▶ Records provided
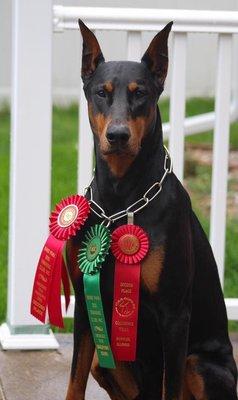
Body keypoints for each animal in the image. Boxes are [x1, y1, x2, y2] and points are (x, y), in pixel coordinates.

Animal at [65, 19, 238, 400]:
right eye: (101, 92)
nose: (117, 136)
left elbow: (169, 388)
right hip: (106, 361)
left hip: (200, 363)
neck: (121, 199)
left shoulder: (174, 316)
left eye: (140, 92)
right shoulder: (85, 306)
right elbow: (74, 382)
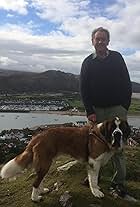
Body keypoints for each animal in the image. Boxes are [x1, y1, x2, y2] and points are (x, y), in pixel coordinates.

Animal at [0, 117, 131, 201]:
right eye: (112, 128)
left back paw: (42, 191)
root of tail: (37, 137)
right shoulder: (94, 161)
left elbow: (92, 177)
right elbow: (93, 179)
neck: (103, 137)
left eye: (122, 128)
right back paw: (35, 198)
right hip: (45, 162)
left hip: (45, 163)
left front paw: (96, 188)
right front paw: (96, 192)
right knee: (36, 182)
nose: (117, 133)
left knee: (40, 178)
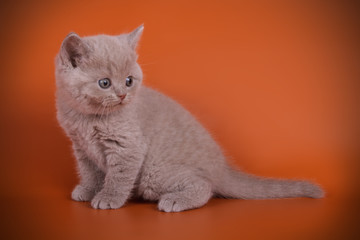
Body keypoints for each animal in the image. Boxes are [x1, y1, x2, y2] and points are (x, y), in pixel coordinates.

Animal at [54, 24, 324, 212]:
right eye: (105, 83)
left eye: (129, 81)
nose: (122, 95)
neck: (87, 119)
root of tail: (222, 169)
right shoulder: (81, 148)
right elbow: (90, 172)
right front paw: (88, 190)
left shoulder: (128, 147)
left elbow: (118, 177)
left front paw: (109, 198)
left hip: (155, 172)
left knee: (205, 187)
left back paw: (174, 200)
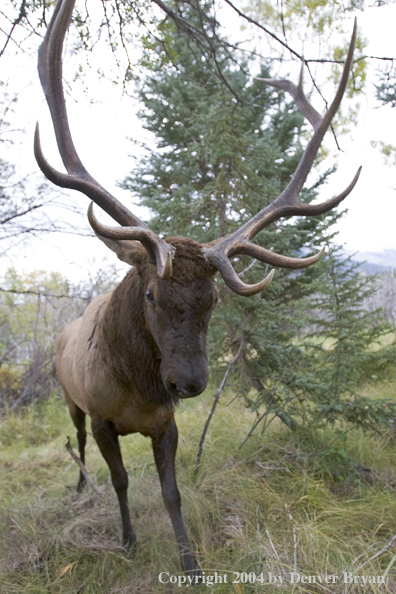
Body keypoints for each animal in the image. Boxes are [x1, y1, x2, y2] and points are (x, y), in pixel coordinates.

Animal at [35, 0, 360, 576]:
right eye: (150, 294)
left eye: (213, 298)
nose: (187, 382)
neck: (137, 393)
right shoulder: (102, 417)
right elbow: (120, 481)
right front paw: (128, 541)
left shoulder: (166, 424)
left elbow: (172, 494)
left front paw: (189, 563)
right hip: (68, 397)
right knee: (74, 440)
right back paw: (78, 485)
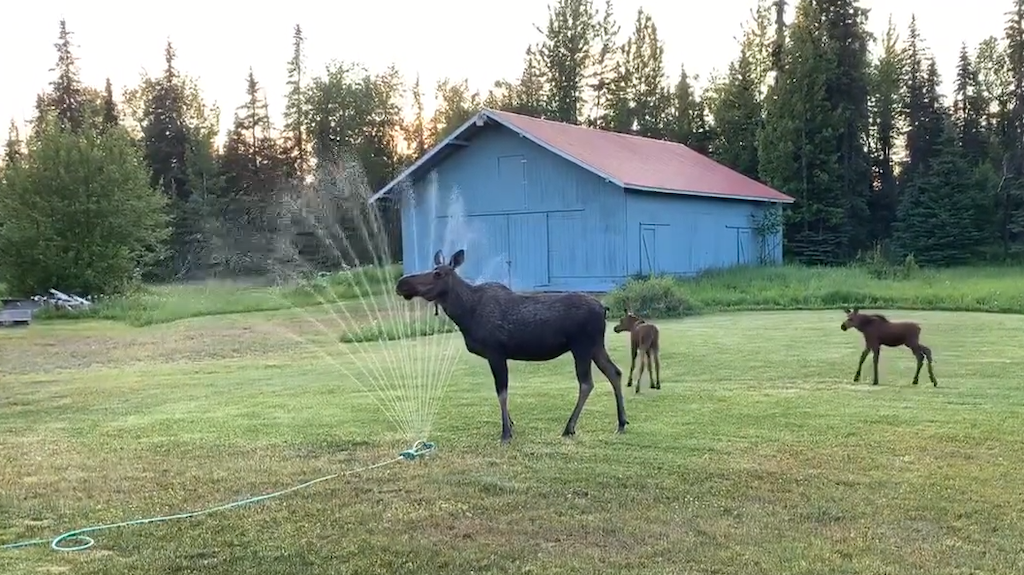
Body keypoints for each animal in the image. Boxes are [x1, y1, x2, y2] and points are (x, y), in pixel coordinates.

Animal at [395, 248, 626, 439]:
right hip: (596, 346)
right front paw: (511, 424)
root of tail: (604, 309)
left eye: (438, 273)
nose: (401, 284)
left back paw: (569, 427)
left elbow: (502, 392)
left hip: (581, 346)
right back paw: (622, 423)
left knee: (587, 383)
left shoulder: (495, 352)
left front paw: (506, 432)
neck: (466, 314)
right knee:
==
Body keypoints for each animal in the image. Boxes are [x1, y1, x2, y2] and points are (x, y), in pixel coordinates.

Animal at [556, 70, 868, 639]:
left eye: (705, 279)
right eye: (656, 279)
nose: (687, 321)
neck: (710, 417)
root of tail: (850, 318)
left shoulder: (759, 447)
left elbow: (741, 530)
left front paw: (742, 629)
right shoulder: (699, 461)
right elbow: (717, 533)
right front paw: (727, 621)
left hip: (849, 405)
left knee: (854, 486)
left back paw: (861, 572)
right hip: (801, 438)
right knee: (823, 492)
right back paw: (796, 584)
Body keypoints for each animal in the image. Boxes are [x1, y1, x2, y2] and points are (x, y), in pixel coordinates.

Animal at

▶ What is required
Give back exactly the lines of the listing above from the one that contains "right front paw: (96, 192)" up to and including the one that contains "left hip: (581, 346)", but not the pictures, and no other lines.

▶ Result for this exercise
right front paw: (96, 192)
right knee: (36, 182)
nose: (117, 133)
left knee: (40, 178)
Body keypoints for each animal in the image. Boxes are [x1, y1, x2, y2] and points are (x, y), in pixel coordinates.

Animal at [54, 24, 324, 212]:
right eye: (105, 83)
left eye: (129, 81)
nose: (122, 95)
neck: (87, 119)
root of tail: (222, 169)
right shoulder: (81, 148)
right elbow: (90, 172)
right front paw: (88, 190)
left shoulder: (128, 147)
left elbow: (118, 177)
left front paw: (109, 198)
left hip: (155, 172)
left knee: (205, 187)
left back paw: (174, 200)
Body keypoints for each animal in the image. Boxes are [x1, y1, x2, y2] and points are (x, y), in pixel coordinates.

Animal at [35, 0, 360, 576]:
right eye: (150, 294)
left eye: (213, 298)
nose: (187, 382)
neck: (137, 393)
right shoulder: (102, 417)
right elbow: (120, 481)
right front paw: (128, 541)
left shoulder: (166, 424)
left elbow: (172, 494)
left front paw: (189, 563)
right hip: (68, 397)
right knee: (74, 440)
right back paw: (78, 485)
Body keypoints for each animal in the image. Boxes are [x1, y1, x2, y2] and points are (x, y), in pixel coordinates.

Animal at [395, 248, 626, 439]:
right hip: (596, 346)
right front paw: (511, 424)
root of tail: (604, 309)
left eye: (438, 273)
nose: (401, 284)
left back paw: (569, 427)
left elbow: (502, 392)
left hip: (581, 346)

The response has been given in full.